His third property was six months later in Queenstown, a small town in Tasmania. He bought the four-bedroom house for $79,000 using more cash from his business sale.

He was drawn to the purchase because the rents were more than the mortgage costs.

He later sold it for $120,000, but said it was a bad purchase. “I was following someone else’s strategy and I learnt what works for one person may not work for you.”

Luke Harris outside an investment property in the Frankston area.


By the time Mr Harris was ready to make new property investments he had moved to Melbourne and started another business. He claims the business was a success from the start.

His next purchase was a development in Bonbeach in Melbourne for $255,000 in 2005.

“It was an old house. The doors didn’t lock, it was full of rats and mice and wasn’t safe, but it was 300m from beach and close to the train station.

“It was a budget friendly renovation to tidy it up. I subdivided the block, the market picked up, and I ended up selling a few years later for a lot of money.”

This was followed by similar property plays in nearby suburbs Seaford and Carrum, just north of Frankston.

BUILDING THE PORTFOLIO

Subsequent purchases were made with a combination of refinancing previous investments to draw out equity to use as deposits.
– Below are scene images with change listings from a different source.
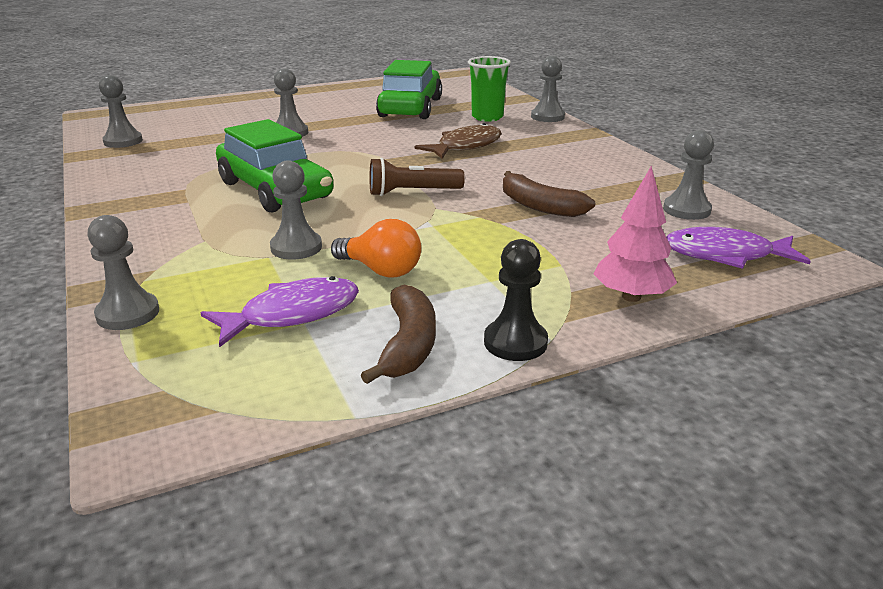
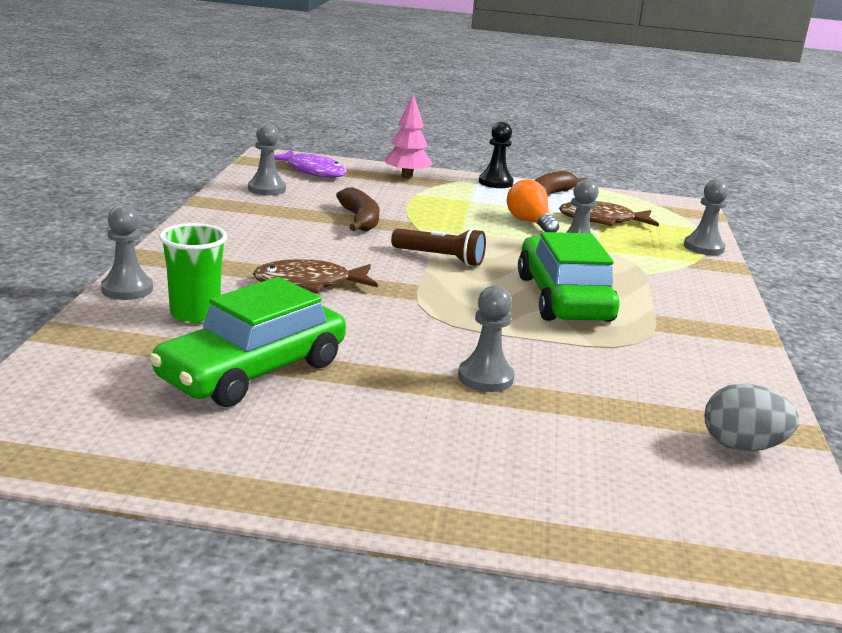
camera: 150 degrees left, 5 degrees down
grey pawn [99,75,143,148] -> grey egg [705,384,799,451]
purple fish [200,276,359,347] -> brown fish [559,201,659,227]

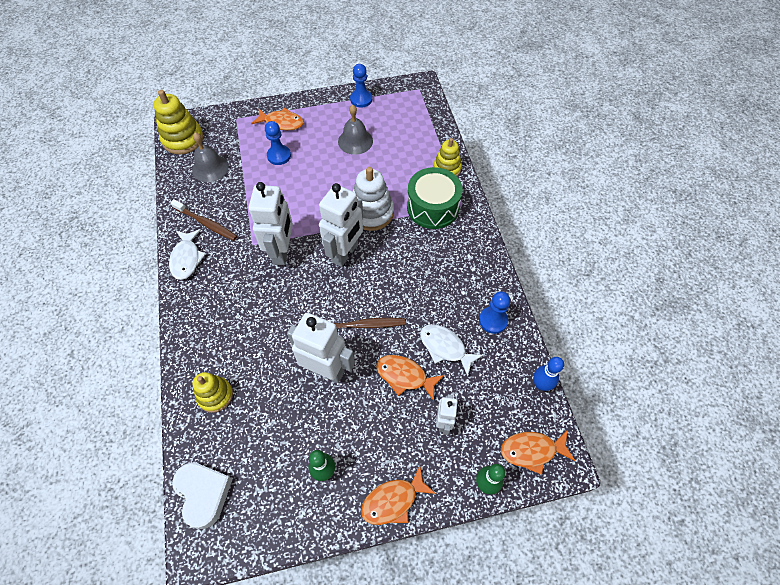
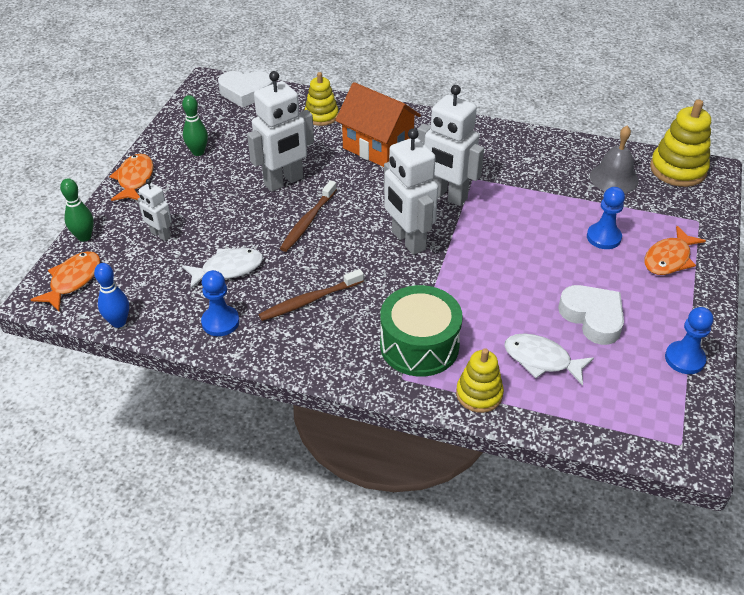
camera: 120 degrees right, 15 degrees down
white fish [169,229,206,280] -> white fish moved to [504,333,594,386]
brown toothbrush [170,199,237,241] -> brown toothbrush moved to [258,269,364,321]
grey bell [338,105,373,155] -> white heart [558,285,624,345]
white stacking toy [353,167,394,231] -> none
orange fish [376,355,444,401] -> none
none -> orange house [335,82,421,167]

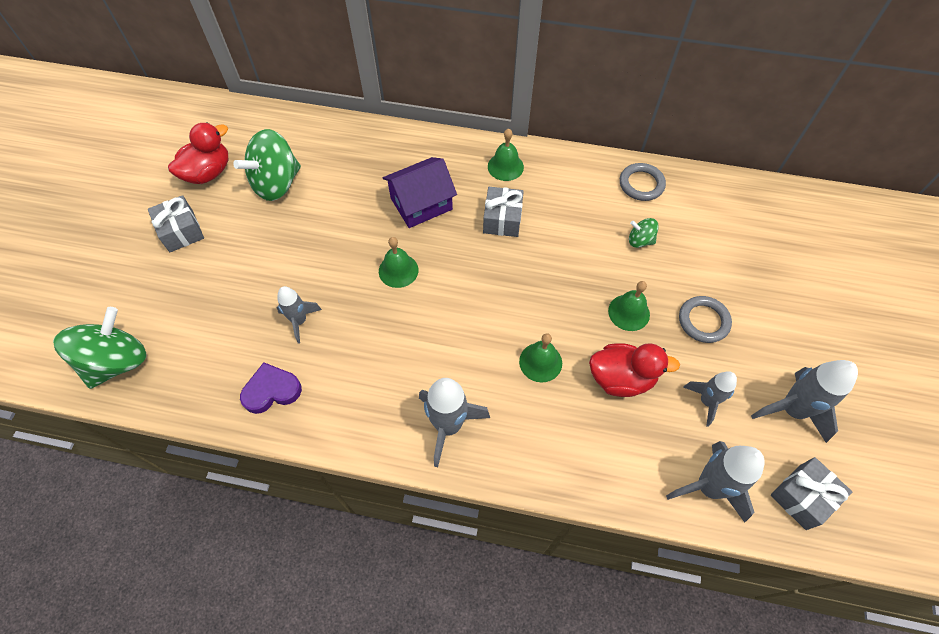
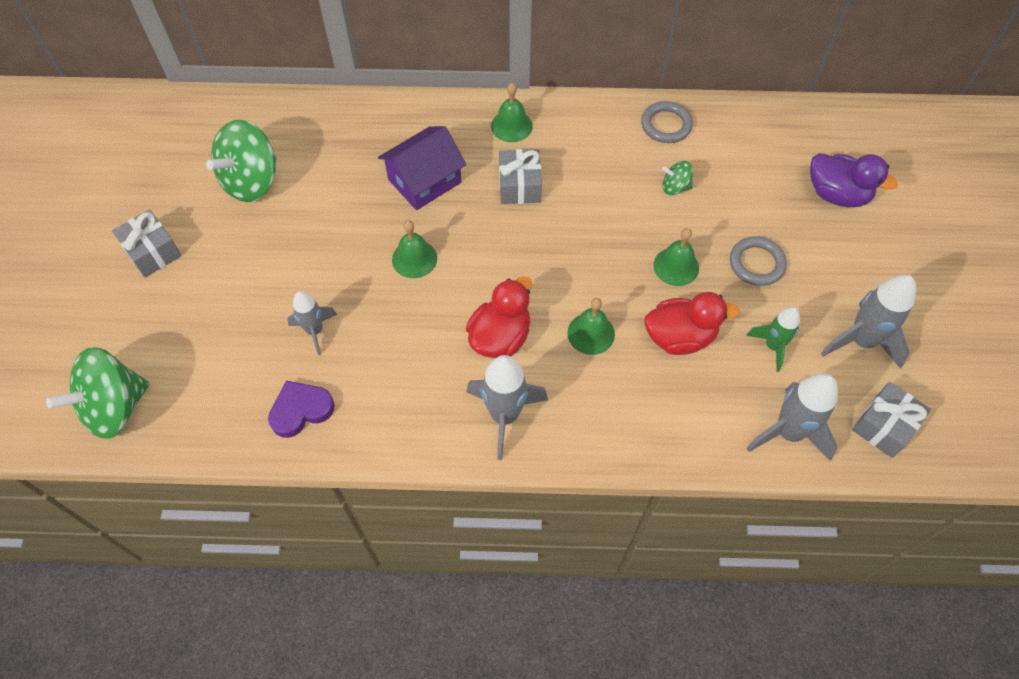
camera: 10 degrees left, 0 degrees up
green spinning top [53,307,146,389] -> green spinning top turned 150 degrees counterclockwise [46,347,149,439]
red duck [168,123,228,184] -> red duck moved to [466,276,532,358]
grey rocket [683,371,737,427] -> green rocket [746,307,800,372]
none -> purple duck [810,153,898,207]

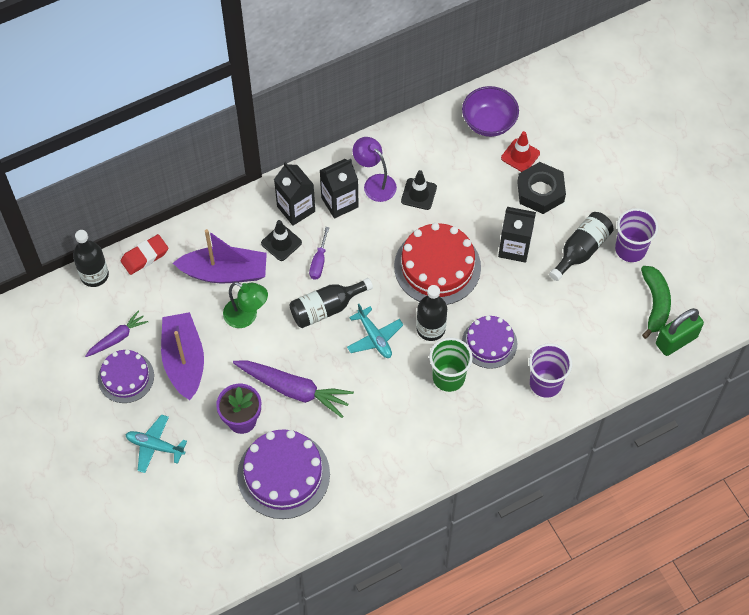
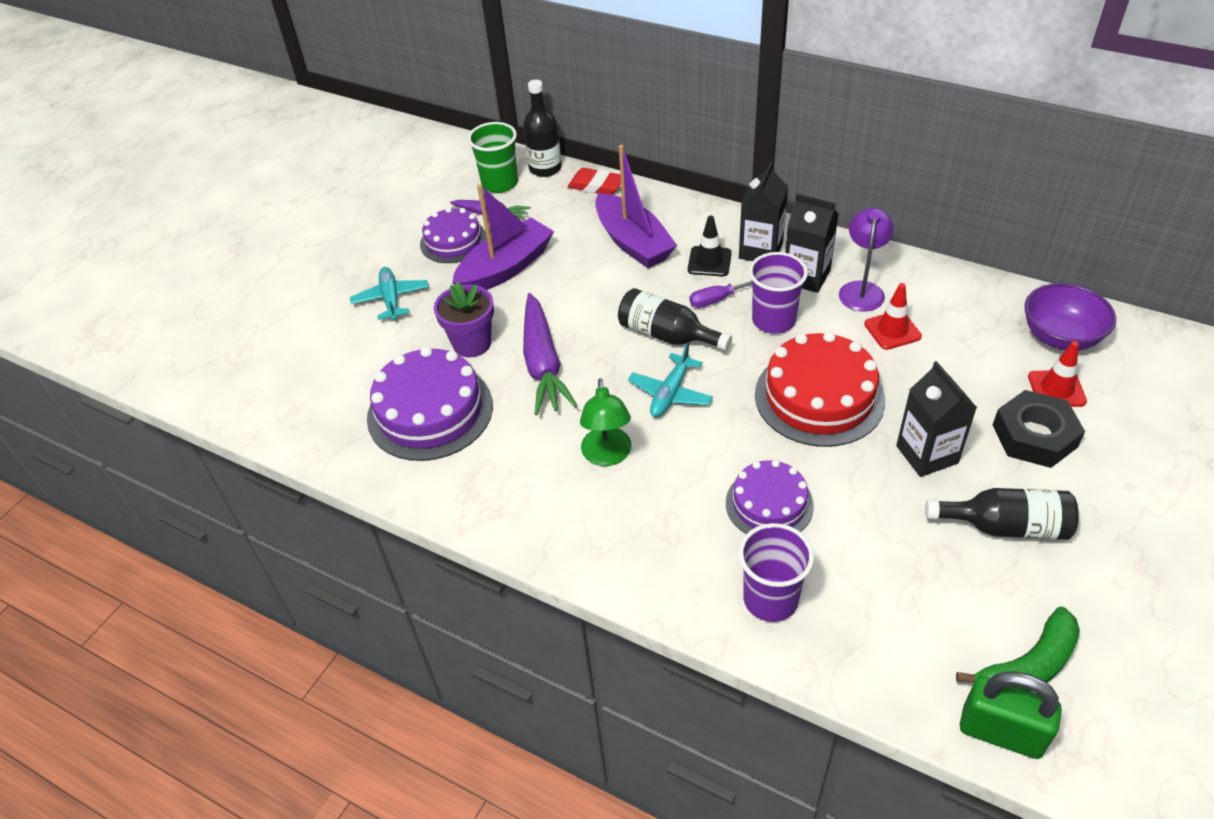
camera: 60 degrees right, 15 degrees down
green lamp [223,282,268,328] -> green lamp moved to [580,378,631,466]
black traffic cone [401,170,437,210] -> red traffic cone [864,283,922,350]
black bottle [416,285,447,341] -> none
green cup [429,338,473,392] -> green cup moved to [468,122,518,193]
purple cup [615,208,658,262] -> purple cup moved to [749,252,808,334]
Luke Harris’ investment in Duncraig, WA, pictured in the early 2000s, remains one of his best deals.


Most of his properties attract high rents and this helps with the debt servicing. The portfolio wouldn’t be possible without a “fantastic” mortgage broker to help, Mr Harris said.

“What I learned, is that you need a plan and you need to understand why you need that plan. So you start with your goals, set a date you want to achieve them and work out how much money you need to do it. If you have a clear goal you can work backwards. It’s not a get rich scheme. It’s slow and steady wins the race.

“You need to be patient and delay gratification. Money for holidays or cars could be used for deposits and it is going to take years before you see results. Delayed gratification makes you successful.”